On 22-May-05, at 11:55 AM, Asko Kauppi wrote:
I've been thinking about UTF-8 and Lua lately, and wonder how much
work it would be to actually support that in Lua "out of the
box". There are some programming languages (s.a. Tck) that claim
already to do that, and I feel the concept would match Lua's
targets and philosophy rather nicely.
I guess that depends on what you mean by "support". Lua currently
does not interfere with UTF-8, but it lacks:
1) UTF8 validation
2) A mechanism for declaring encoding of a source file
3) An escape mechanism for including UTF-8 in string literals (so
that it is only possible by either using a UTF-8 aware text editor,
or manually working out the decimal \ escapes for a particular
character)
4) Multicharacter aware string patterns with Unicode character classes
5) Various utilities, including single character-code conversion,
code counting, normalization, etc.
Various people have made various attempts to implement some or all
of these features; standard libraries exist for them (but they are
"bulky").
I understand UTF-8 might not be everyone's favourite, but it is
mine. :) And having a working framework (str:bytes(), str:length
(), str:width()) could easily be adopted to other extended
encoding schemes as well.
There are arguments and counter-arguments for all of the standard
Unicode Transfer Formats. UTF-8 is fairly easy to work with if the
majority of the work is simply moving strings between components;
it is less ideal for text processing, for which UTF-16 is generally
better (there are arguments and counter-arguments about using a 32-
bit internal representation; the 16-bit representation is still
variable width because of surrogate pairs, but the fact that
graphemes are often represented as multiple character codes means
that display-oriented text processing is going to have to be able
to deal with variable length grapheme codes regardless of base
encoding.)
The reason I'm bringing this up right now, is that the issue could
suit nicely with the 5.1 "every type has a metatable" way of
thinking; would it warrant an opportunity to have a closer look at
what Lua means by 'strings' (or rather, their encoding) anyhow?

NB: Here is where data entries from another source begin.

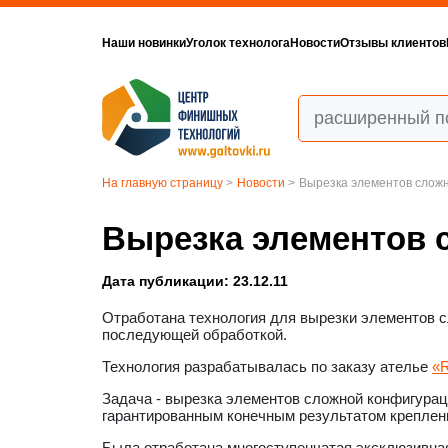
Наши новинки
Уголок технолога
Новости
Отзывы клиентов
На главную страницу
>
Новости
>
Вырезка элементов сложн
Вырезка элементов 
Дата публикации: 23.12.11
Отработана технология для вырезки элементов с
последующей обработкой.
Технология разрабатывалась по заказу ателье
«R
Задача - вырезка элементов сложной конфигурац
гарантированным конечным результатом креплени
Была отработана многоступенчатая эксклюзивна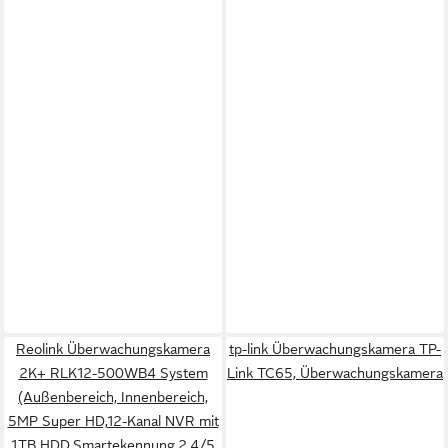
Reolink Überwachungskamera
tp-link Überwachungskamera TP-
2K+ RLK12-500WB4 System
Link TC65, Überwachungskamera
(Außenbereich, Innenbereich,
5MP Super HD,12-Kanal NVR mit
1TB HDD,Smartekennung,2,4/5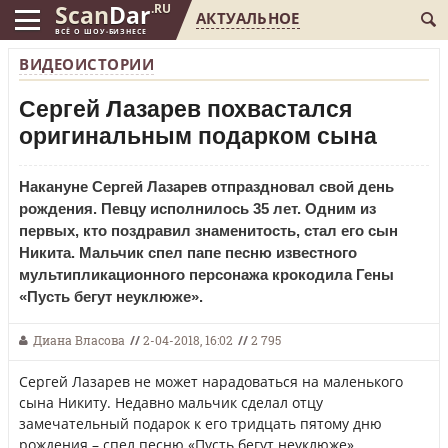
Scan
Dar
.RU
АКТУАЛЬНОЕ
ВСЁ О ШОУ-БИЗНЕСЕ
ВИДЕОИСТОРИИ
Сергей Лазарев похвастался
оригинальным подарком сына
Накануне Сергей Лазарев отпраздновал свой день
рождения. Певцу исполнилось 35 лет. Одним из
первых, кто поздравил знаменитость, стал его сын
Никита. Мальчик спел папе песню известного
мультипликационного персонажа крокодила Гены
«Пусть бегут неуклюже».
Диана Власова
//
2-04-2018, 16:02
//
2 795
Сергей Лазарев не может нарадоваться на маленького
сына Никиту. Недавно мальчик сделал отцу
замечательный подарок к его тридцать пятому дню
рождения – спел песню «Пусть бегут неуклюже».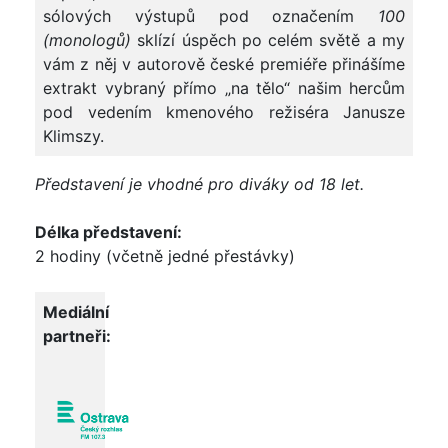
sólových výstupů pod označením
100
(monologů)
sklízí úspěch po celém světě a my
vám z něj v autorově české premiéře přinášíme
extrakt vybraný přímo „na tělo“ našim hercům
pod vedením kmenového režiséra Janusze
Klimszy.
Představení je vhodné pro diváky od 18 let.
Délka představení:
2 hodiny (včetně jedné přestávky)
Mediální
partneři: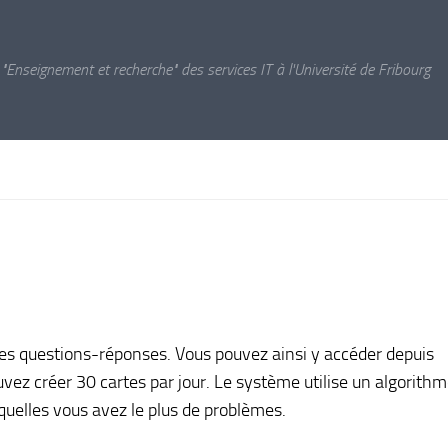
 "Enseignement et recherche" des services IT à l'Université de Fribourg
es questions-réponses. Vous pouvez ainsi y accéder depuis
uvez créer 30 cartes par jour. Le système utilise un algorith
quelles vous avez le plus de problèmes.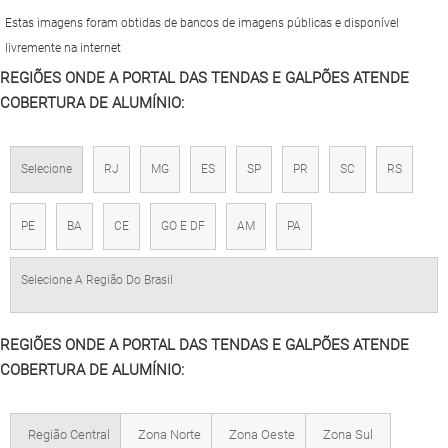
Estas imagens foram obtidas de bancos de imagens públicas e disponível
livremente na internet
REGIÕES ONDE A PORTAL DAS TENDAS E GALPÕES ATENDE
COBERTURA DE ALUMÍNIO:
Selecione
RJ
MG
ES
SP
PR
SC
RS
PE
BA
CE
GO E DF
AM
PA
Selecione A Região Do Brasil
REGIÕES ONDE A PORTAL DAS TENDAS E GALPÕES ATENDE
COBERTURA DE ALUMÍNIO:
Região Central
Zona Norte
Zona Oeste
Zona Sul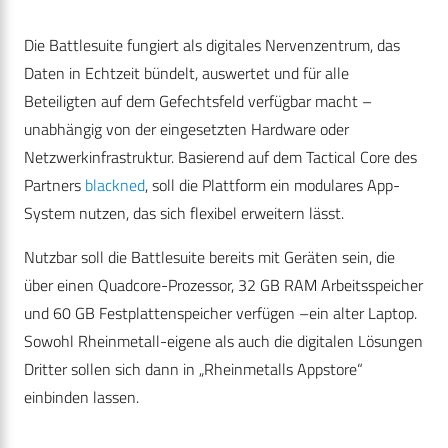
Die Battlesuite fungiert als digitales Nervenzentrum, das
Daten in Echtzeit bündelt, auswertet und für alle
Beteiligten auf dem Gefechtsfeld verfügbar macht –
unabhängig von der eingesetzten Hardware oder
Netzwerkinfrastruktur. Basierend auf dem Tactical Core des
Partners
blackned
, soll die Plattform ein modulares App-
System nutzen, das sich flexibel erweitern lässt.
Nutzbar soll die Battlesuite bereits mit Geräten sein, die
über einen Quadcore-Prozessor, 32 GB RAM Arbeitsspeicher
und 60 GB Festplattenspeicher verfügen –ein alter Laptop.
Sowohl Rheinmetall-eigene als auch die digitalen Lösungen
Dritter sollen sich dann in „Rheinmetalls Appstore“
einbinden lassen.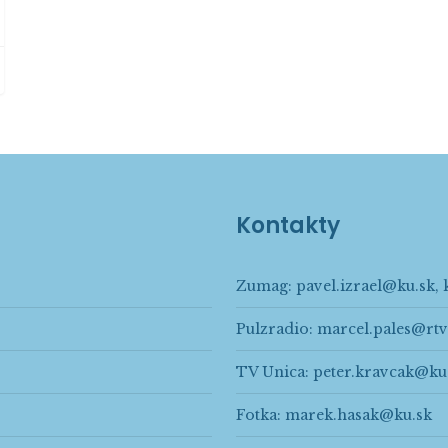
Kontakty
Zumag:
pavel.izrael@ku.sk
,
Pulzradio:
marcel.pales@rtv
TV Unica:
peter.kravcak@ku
Fotka:
marek.hasak@ku.sk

I'm pretty firmly of the belief that keeping strings as octet-
sequences is really a simplification. It is not uncommon to have a
mixture of character encodings in a single application, so
assigning a metatable to the string type will often prove
unsatisfactory. I'm not really sure what the solution is, but I
have been bitten more than once by programming languages such as
Perl and Python which have glued character encoding on to their
basic string types. (In Python, for example, a UTF-8 sequence is
*not* of type Unicode, which can be seriously awkward.)

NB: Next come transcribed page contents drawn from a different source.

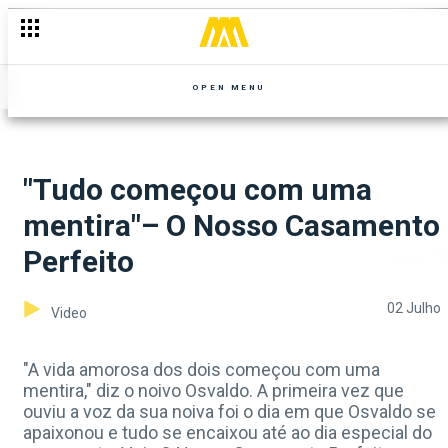
OPEN MENU
"Tudo começou com uma
mentira"– O Nosso Casamento
Perfeito
02 Julho
Video
"A vida amorosa dos dois começou com uma
mentira," diz o noivo Osvaldo. A primeira vez que
ouviu a voz da sua noiva foi o dia em que Osvaldo se
apaixonou e tudo se encaixou até ao dia especial do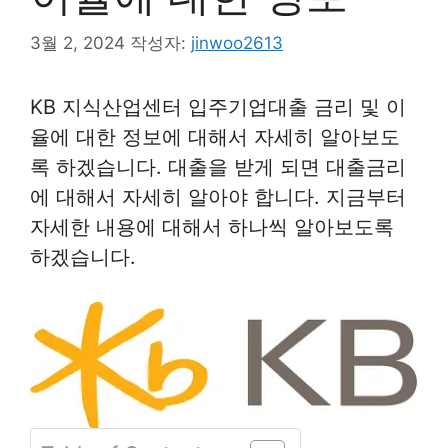
3월 2, 2024
작성자:
jinwoo2613
KB 지식산업센터 입주기업대출 금리 및 이
율에 대한 정보에 대해서 자세히 알아보도
록 하겠습니다. 대출을 받게 되면 대출금리
에 대해서 자세히 알아야 합니다. 지금부터
자세한 내용에 대해서 하나씩 알아보도록
하겠습니다.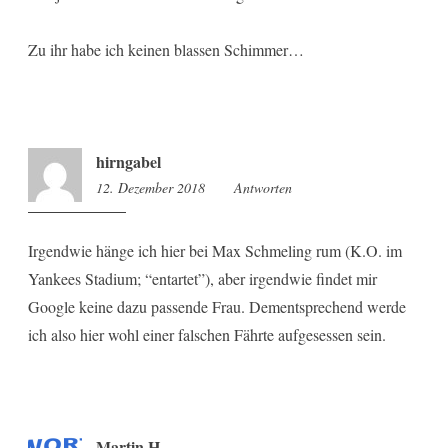
Zu ihr habe ich keinen blassen Schimmer…
hirngabel
12. Dezember 2018
10:49
Antworten
Irgendwie hänge ich hier bei Max Schmeling rum (K.O. im
Yankees Stadium; “entartet”), aber irgendwie findet mir
Google keine dazu passende Frau. Dementsprechend werde
ich also hier wohl einer falschen Fährte aufgesessen sein.
Martin H.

If strings are simply octet-sequences, it becomes the programmer's
responsibility to identify (or remember) the encoding for each
string; that can also be awkward but it has the advantage of being
clear.
For the record, there are some hidden subtleties, particularly in
the area of normalization. Unicode does not really specify a
canonical normalization, but it is clear that the intent is that
the two non-compatibility formats do define canonical equality
comparison. Unfortunately, this would have a significant impact on
the use of Unicode strings as table keys (which is, indeed, visible
in both Perl and Python). UTF-8 at least has the virtue that any
string which only contains codes 0-127 (decimal) is identical
between UTF-8 and ISO-8859-x, and furthermore that all
normalization forms are the identity function for such strings.